La desertización de suelos, la reducción de la biodiversidad, la amenaza sobre las cuencas y el desarrollo de economías de enclave que contaminan culturalmente las sociedades raizales no son cuentos para asustar incautos sino hechos que la historia y el arte han contado en diversas formas, de tal suerte que las consideraciones sobre los efectos colaterales del modelo minero no son para descartar como asuntos menores, y entre ellos se debe contar la pérdida de vidas en los socavones de quienes se ven empujados a enterrarse literalmente para, paradójicamente, subsistir. La muerte de 72 mineros en Amagá, departamento de Antioquia, el año pasado, y de 21 este año en Sardinata, Santander, son apenas la muestra mediática de un hecho en menor escala cotidiano y que se multiplicará a medida que la “confianza inversionista” de las multinacionales siga apuntándole a nuestro subsuelo.
Bienvenidos al pasado
La suspensión de la entrega de títulos mineros en Colombia este año es apenas la punta del iceberg de una orgía de entrega de tierras que la administración Uribe se encargó de exacerbar hasta su punto máximo. De un promedio de 40 mil hectáreas por año en concesión que entregó el gobierno de Andrés Pastrana, se pasó en el primer cuatrienio de Uribe a 200 mil, llevando la extensión concesionada hasta dos millones de hectáreas, lo que representó duplicarla. Pero lo escandaloso sucede entre 2007 y 2009, cuando, antes de finalizar el tercer trimestre de ese año, el total titulado ascendió a poco menos de 8,5 millones de hectáreas, es decir, que en menos de tres años se adjudicaron 6,5 millones más.

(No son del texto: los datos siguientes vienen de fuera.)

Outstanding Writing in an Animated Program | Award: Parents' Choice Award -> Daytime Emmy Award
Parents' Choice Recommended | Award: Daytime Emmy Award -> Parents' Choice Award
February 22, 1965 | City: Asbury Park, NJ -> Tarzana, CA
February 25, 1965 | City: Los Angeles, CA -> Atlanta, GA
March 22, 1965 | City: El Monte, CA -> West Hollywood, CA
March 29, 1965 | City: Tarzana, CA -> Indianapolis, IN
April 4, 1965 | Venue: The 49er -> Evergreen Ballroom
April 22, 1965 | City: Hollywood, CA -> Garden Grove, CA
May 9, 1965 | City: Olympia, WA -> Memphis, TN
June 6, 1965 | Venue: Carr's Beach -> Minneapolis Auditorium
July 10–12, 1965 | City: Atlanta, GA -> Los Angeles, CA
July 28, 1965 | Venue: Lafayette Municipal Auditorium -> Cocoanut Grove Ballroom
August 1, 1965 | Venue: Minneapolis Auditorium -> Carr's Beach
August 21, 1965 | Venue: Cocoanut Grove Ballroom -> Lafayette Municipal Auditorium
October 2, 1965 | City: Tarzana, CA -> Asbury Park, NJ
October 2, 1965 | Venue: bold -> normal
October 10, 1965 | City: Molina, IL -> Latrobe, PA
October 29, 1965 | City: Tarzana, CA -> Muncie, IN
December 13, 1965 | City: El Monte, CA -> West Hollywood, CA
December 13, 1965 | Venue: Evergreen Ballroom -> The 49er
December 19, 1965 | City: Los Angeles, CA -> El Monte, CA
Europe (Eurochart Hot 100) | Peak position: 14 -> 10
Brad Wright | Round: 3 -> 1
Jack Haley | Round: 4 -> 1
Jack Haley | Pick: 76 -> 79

Acá ni siquiera tiene lugar la supuesta lucha entre el hacha y el papel sellado a la que aludía el intelectual y político Alejandro López en la primeras décadas del siglo XX (“Veo una sorda lucha entre el papel sellado y el hacha; entre la posesión efectiva de ésta y la simplemente excluyente de aquel”), es decir, entre el colono y el titular legal o amañado de los territorios de frontera económica, pues en la actualidad todo corre por cuenta del papel oficial y de la notaría en la que se legalizan papeles de posesión sobre terrenos vistos tan solo desde un mapa. La simple compra-venta de títulos mineros se convierte así en una manifestación deforme de la Regla del Notario a la que aludíamos al comienzo del artículo. El enriquecimiento mediante la circulación jurídica de la propiedad se ha convertido entre nosotros en una nueva forma de enriquecimiento, tanto de una emergente élite regional como de un sector importante de la clase tradicional que le hace el eco, y que, apuntalados en el latifundismo armado y en connivencia con una burocracia venal, aún sueñan con “refundar la patria”.

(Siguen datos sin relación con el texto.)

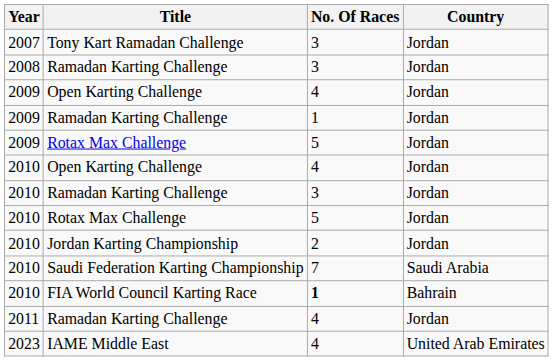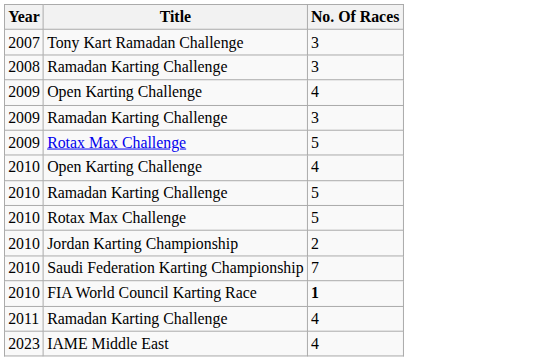- column: Country | Jordan | Jordan | Jordan | Jordan | Jordan | Jordan | Jordan | Jordan | Jordan | Saudi Arabia | Bahrain | Jordan | United Arab Emirates
2009 / Ramadan Karting Challenge | No. Of Races: 1 -> 3
2010 / Ramadan Karting Challenge | No. Of Races: 3 -> 5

Los físicos hablan de “agujeros de gusano” al referirse a cierta característica del espacio-tiempo que crearía caminos muy cortos entre distancias muy grandes, por lo cual no se exagera si se afirma que los títulos mineros son verdaderos agujeros de gusanos no sólo por el comportamiento de sus actores sino también porque se han convertido en camino expedito hacia la riqueza de muchos ‘emprendedores’ nacionales y extranjeros.

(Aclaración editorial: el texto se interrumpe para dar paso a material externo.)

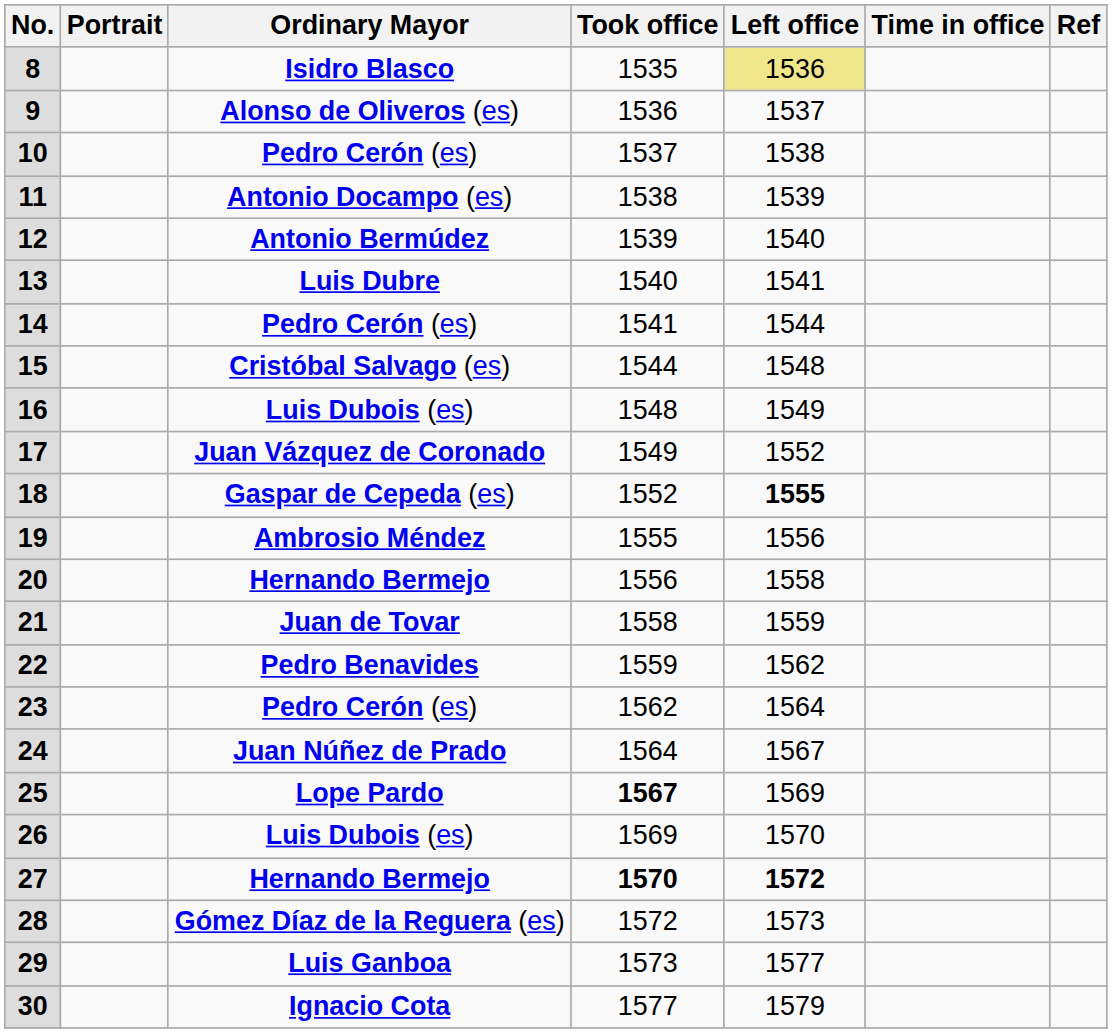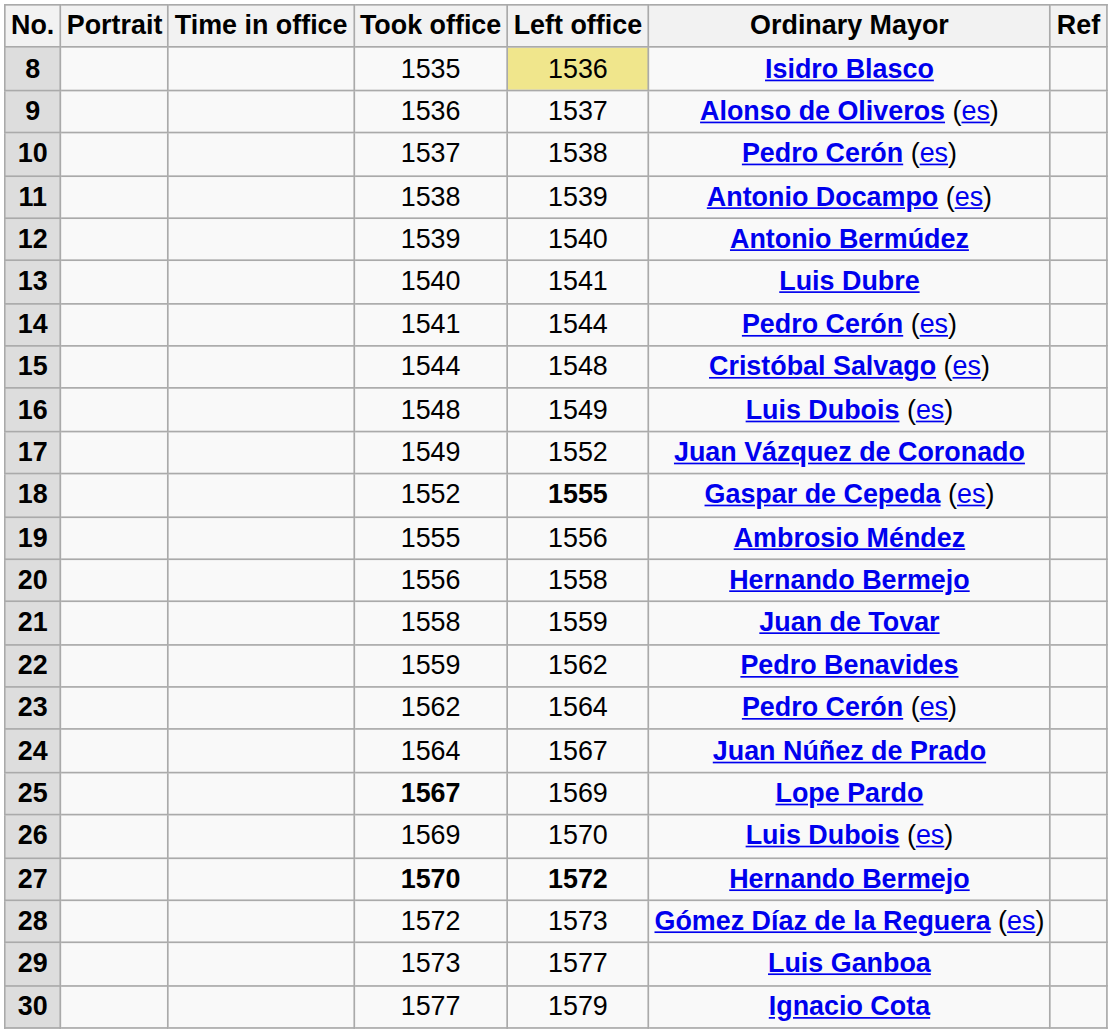columns swapped: Ordinary Mayor <-> Time in office
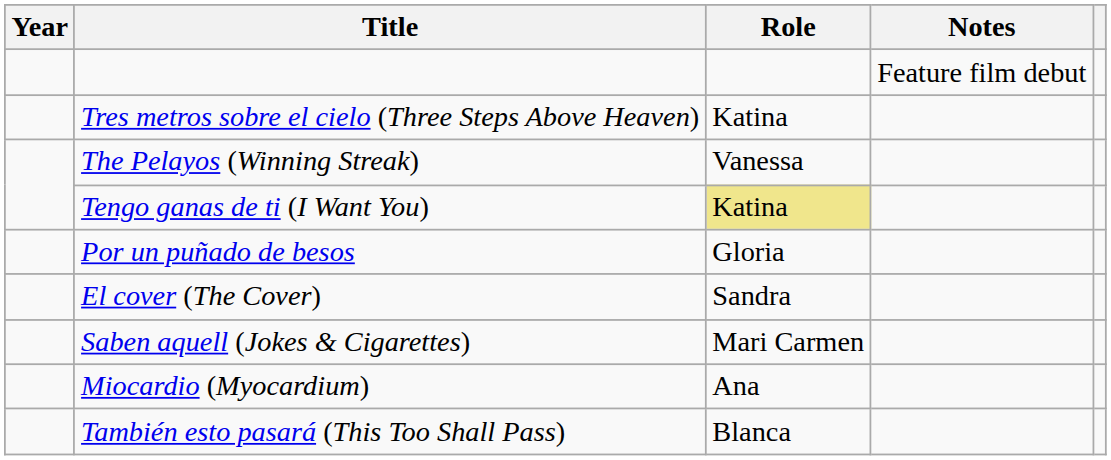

Mientras el PIB minero crece un 68,2 por ciento entre 2002 y 2008, el número de trabajadores en el sector desciende de 276.100 a 149.100, es decir, se pierden 127 mil empleos en el sector. Sin embargo, los trabajadores asalariados, que en 2002 eran 71.300, suben a 114.700, en tanto que, por lo contrario, en el mismo período los trabajadores por cuenta propia descienden de 114.100 a 32.700, mostrándonos la sorda lucha que se está dando entre la pequeña minería y la grande, agrupada en la Asociación del Sector de la Minería a Gran Escala (SMGE), que a través de su presidenta Claudia Jiménez Jaramillo está empeñada en vender la idea de que gran minería es sinónimo de minería responsable. Colombia se sumará así, aún más, a los países cuyo crecimiento está divorciado de la generación de empleo, ya que si alguien quisiera justificarse señalando la creación de puestos de trabajo indirectos, se le debe recordar que la minería tiene el índice de comercio interindustrial más bajo entre todos los sectores, y que el llamado encadenamiento hacia adelante (la relación con los procesos que afecta por ser insumo en ellos) es prácticamente nulo en estos países, pues la producción se dedica casi en su totalidad a la exportación. Y los encadenamientos hacia atrás (la relación con los sectores que le sirven como suministradores de insumo) se reducen a algunos sectores del transporte y unos pocos servicios.
Minería más cultivos de plantación son un coctel peligroso que nos acerca temerariamente a ambientes como los de Sudán, Sierra Leona o Costa de Marfil, para nombrar sólo algunos. Las locomotoras de Santos, con todo su pesado simbolismo decimonónico, en el que el aplastamiento, los chorros de humo contaminante, la dureza, la inflexibilidad y la antiestética propios de las etapas más burdas del capitalismo siguen su marcha. Y quienes creen que los gamonales y los burócratas detenidos en la Modelo por chuzadas y parapolítica son muestra de que ese proceso abortó están muy equivocados. Razón le asiste al periodista Félix de Bedout, de quien no se puede sospechar de cercanías con la subversión o los escépticos, de calificar a Santos de “Uribe con buenas maneras”. Pese a lo cual, cierta izquierda y ahora un sector del sindicalismo insisten en convertir esas “buenas maneras” en progresismo. Por ese camino, transitaremos por un agujero de gusano hacia el profundo hoyo negro de la ceguera política y la derrota definitiva. Entender que el modelo que se nos impone ha sido transitado con dolor por muchos pueblos (nosotros mismos, en ciertas regiones y etapas de nuestra historia), es un primer paso para reaccionar e impedir que nos entierren en el oscuro socavón de la renta minera.